Gillespie si mise a capotavola, e restò lì in piedi finché gli altri non si furono seduti. — Credo sia inutile dire che siamo in un grosso guaio. Così grosso che nessuno di noi riesce a vedere una via di uscita. Neppure il Capitano Aesop. Comunque, così come abbiamo fatto quando credevamo di poter raggiungere un pianeta, dobbiamo stabilire delle regole. E le seguiremo finché sarà possibile.

— Tutti sull’attenti: petto in fuori e pancia in dentro — mormorò Burt Schilling. Aveva preso due pasticche di Antox, ma nei suoi occhi c’era una fissità cupa, che indicava come fosse ancora ubriaco. — La maggior parte delle regole riguarderà naturalmente l’uso delle riserve di cibo — continuò imperturbabile Gillespie, dando un’occhiata ai suoi appunti. — Penso che tutti vogliamo prolungare la nostra vita… ma non oltre un periodo ragionevole, non in condizioni tali da renderla priva di significato. Per questa ragione propongo razioni giornaliere di mille calorie, in cibo solido e bevande non alcooliche, a persona. Aesop mi ha fornito un inventario, e con mille calorie al giorno abbiamo abbastanza cibo per ottantaquattro giorni.
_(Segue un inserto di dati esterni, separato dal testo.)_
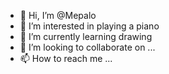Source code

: - 👋 Hi, I’m @Mepalo
- 👀 I’m interested in playing a piano
- 🌱 I’m currently learning drawing
- 💞️ I’m looking to collaborate on ...
- 📫 How to reach me ...

<!---
Mepalo/Mepalo is a ✨ special ✨ repository because its `README.md` (this file) appears on your GitHub profile.
You can click the Preview link to take a look at your changes.
--->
«Prima di allora saremo vecchi» pensò Surgenor. «Non è molto tempo, ma quando sarà passato, saremo ridotti a niente».

— Naturalmente perderemo un bel po’ di peso, ma Aesop dice che il giusto equilibrio di proteine, grassi e carboidrati ci terrà in buona salute. — Gillespie fece una pausa, guardando gli uomini seduti attorno al tavolo. — Poi c’è il problema dei liquori, che non è così facile da risolvere. Prendendo lo stesso periodo di ottantaquattro giorni, avremmo ciascuno trecento calorie al giorno in birra e vino, e duecentoquaranta in liquori. Dobbiamo decidere se vogliamo dividere anche queste in razioni giornaliere, o se preferiamo lasciarle per…?

— Sono stufo di stare a sentire tutte queste scemenze — annunciò Schilling dando un pugno sul tavolo. — Non abbiamo bisogno di regole sul bere. Gillespie restò calmo. — Cibi e bevande devono essere equamente distribuiti.

— La cosa non mi riguarda — disse Schilling. — Non ho nessuna intenzione di starmene qui a far la fame per altri tre mesi. Non voglio cibo: prendo la mia razione in liquori. Tutta in liquori.

— Non puoi farlo.

— E perché no? — Schilling cercò di assumere un tono ragionevole. — Significherebbe una maggiore quantità di cibo solido per quelli che ne hanno voglia.

Gillespie appoggiò il blocco con gli appunti sul tavolo e si chinò verso di lui.

— Perché in un paio di settimane potresti ingoiare facilmente tutta la tua razione; poi, tornato lucido, decideresti di non essere ancora pronto a morire di fame, e gli altri dovrebbero nutrirti. Ecco perché.

Schilling sbuffò. — Va bene, va bene. Mi metterò d’accordo coi miei amici: il mio cibo per i loro liquori.

— Non potremo permettere neppure questo — disse Gillespie. — Porterebbe al medesimo risultato.

Ascoltando la discussione, Surgenor, pur essendo in linea di massima d’accordo con Gillespie, non poté fare a meno di pensare che fosse necessaria una certa flessibilità. Stava pensando a come esprimere la sua opinione senza aver l’aria di andare contro Gillespie, quando Wilbur Desanto, il nuovo compagno di Gillespie sul Modulo Due, alzò la mano.

— Scusa, Al — disse con aria triste. — Tutti questi calcoli si basano su undici persone, per l’intero periodo. E se qualcuno volesse finirla subito?

— Vorresti dire se volesse suicidarsi? — Gillespie considerò l’idea per un momento, poi scosse la testa. — Nessuno vorrà farlo.